J’ai peur que tous les hommes qui gravitent autour de ma fille soient des pédocriminels

Manon est la mère d’une petite fille de quatre ans, et elle ne sait plus trop comment gérer ses peurs et ses angoisses face à la pédocriminalité qui semble être présente à tous les coins de rue. Comment calmer une peur irraisonnable ?

Tout au long de ce témoignage, vous pourrez retrouver les conseils de la docteure Marie Touati-Pellegrin, pédopsychiatre à Paris, qui y aborde le sujet de la pédocriminalité avec les enfants. Elle a gentiment accepté de relire cet article avant la publication, pour y apporter son regard d’experte et nous donner des pistes permettant d’anticiper certaines situations dangereuses.

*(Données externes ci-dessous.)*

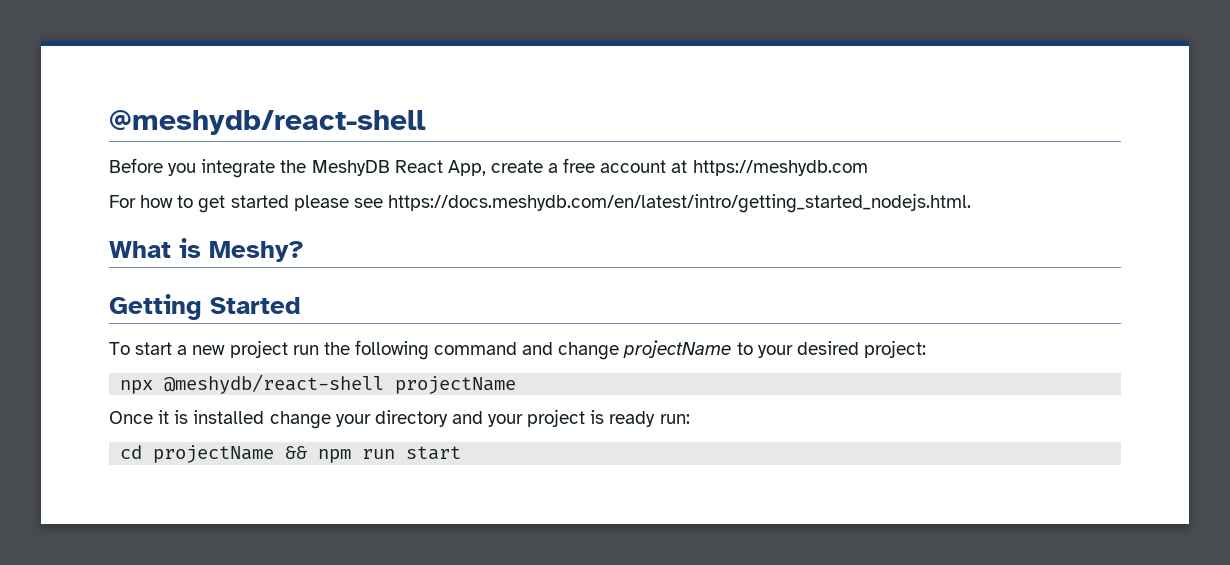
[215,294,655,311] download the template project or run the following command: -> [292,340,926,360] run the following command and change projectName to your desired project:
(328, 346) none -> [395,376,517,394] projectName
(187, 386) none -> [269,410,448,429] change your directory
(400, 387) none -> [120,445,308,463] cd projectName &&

Depuis que je suis en âge de comprendre ce qu’est un danger, et même avant cela si je m’en souviens bien, ma mère a toujours tout fait pour que je sois consciente des menaces qui m’entourent. Peut-être l’a-t-elle fait avec trop de véhémence, peut-être y est-elle allée trop fort, peut-être qu’en voulant tout faire pour me protéger autant que possible… toujours est-il qu’elle est à l’origine de cette peur. Je ne la blâme pas, je la comprends.

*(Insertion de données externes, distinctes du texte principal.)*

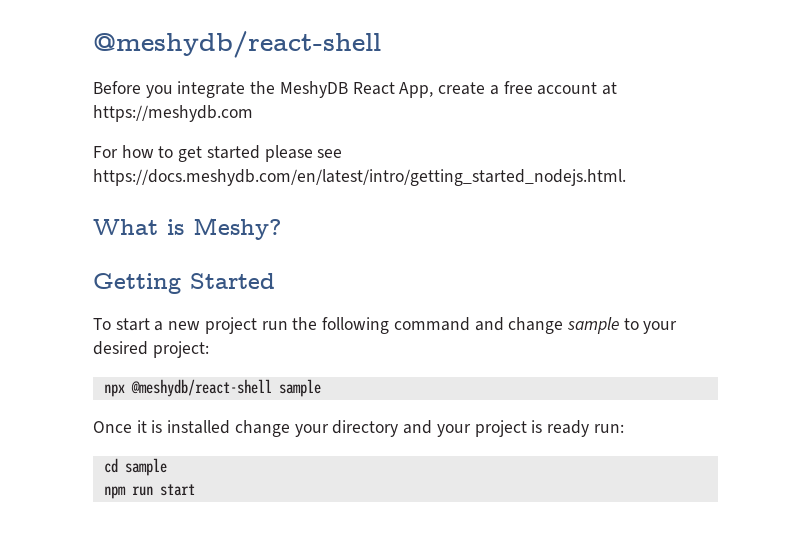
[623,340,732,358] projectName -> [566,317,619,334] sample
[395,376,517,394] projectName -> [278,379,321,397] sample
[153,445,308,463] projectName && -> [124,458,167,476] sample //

Je suis née à la fin des années 1980, et j’ai des souvenirs très clairs et bien traumatisants de certains évènements qui ont pu se passer à l’échelle nationale quand j’étais encore une enfant.

Ma mère et ses peurs, un drôle d’héritage

Par exemple, lorsque la petite Marion Wagon a été kidnappée en 1996 sans jamais être retrouvée, je me souviens de ce que ça a provoqué chez ma mère, qui était déjà tout le temps sur ses gardes vis-à-vis de ma sécurité.

Les discussions qui ont suivi, les rappels sur le fait de ne jamais monter dans une voiture que je ne connaissais pas, de ne jamais laisser un adulte me toucher, de ne jamais avoir de secret avec une grande personne sans que ma mère ne le sache… Je m’en souviens comme si c’était hier.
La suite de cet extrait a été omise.